* [RECORDS FOR THE EXERCISE]
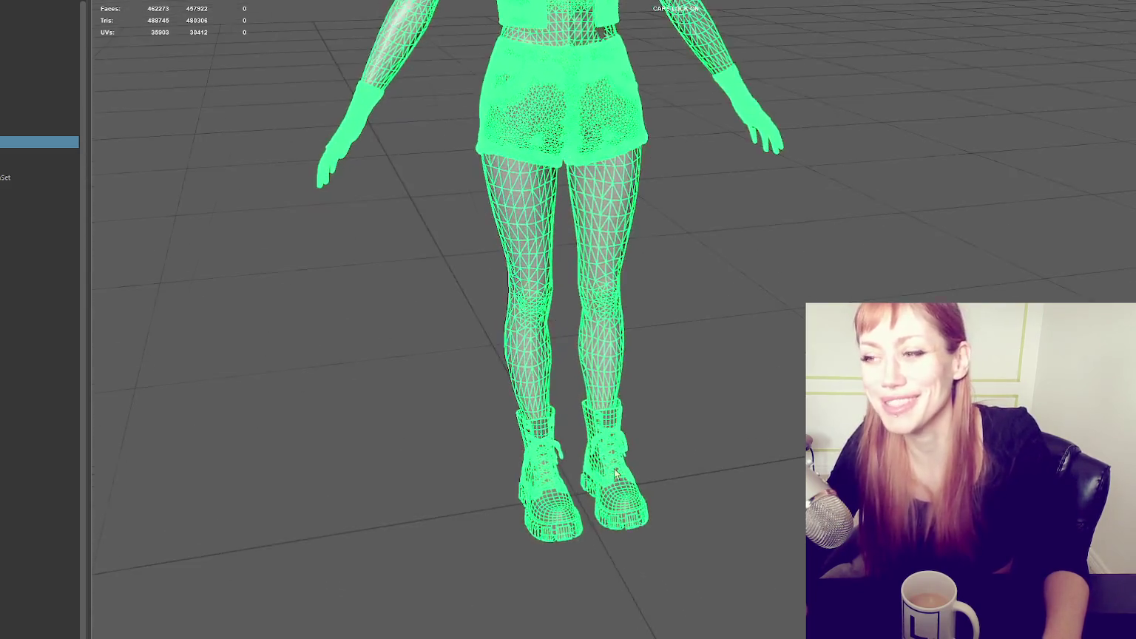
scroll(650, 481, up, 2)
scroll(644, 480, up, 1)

* * *

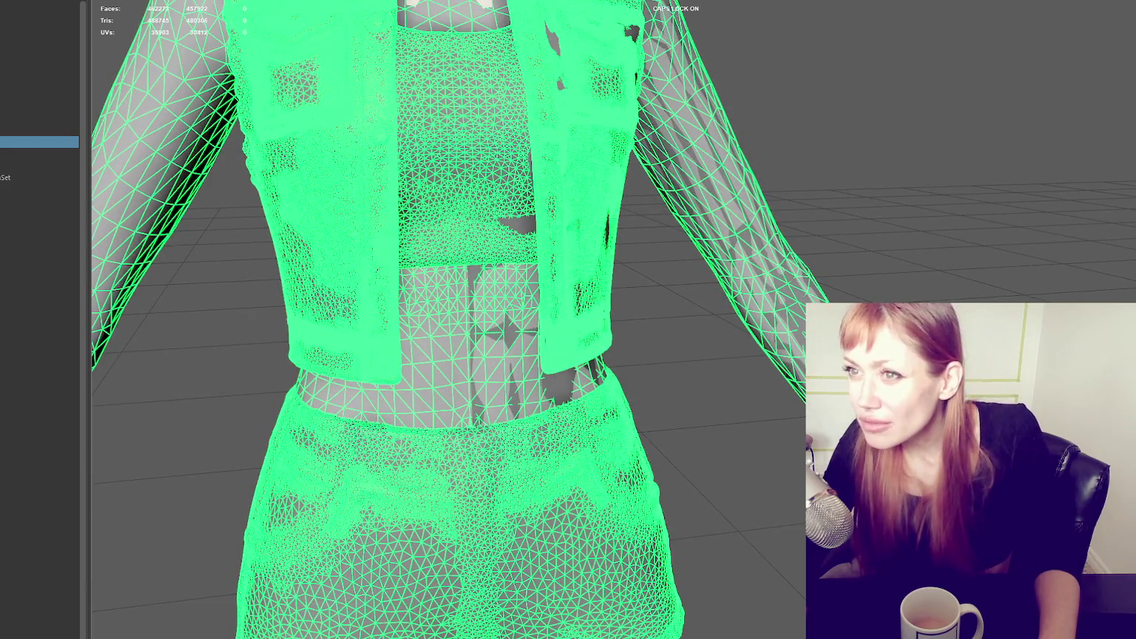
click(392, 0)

* [WHAT IS REQUIRED] Copy each line of the data that includes the word "scroll".

* [ANSWER BELOW]
scroll(650, 481, up, 2)
scroll(644, 480, up, 1)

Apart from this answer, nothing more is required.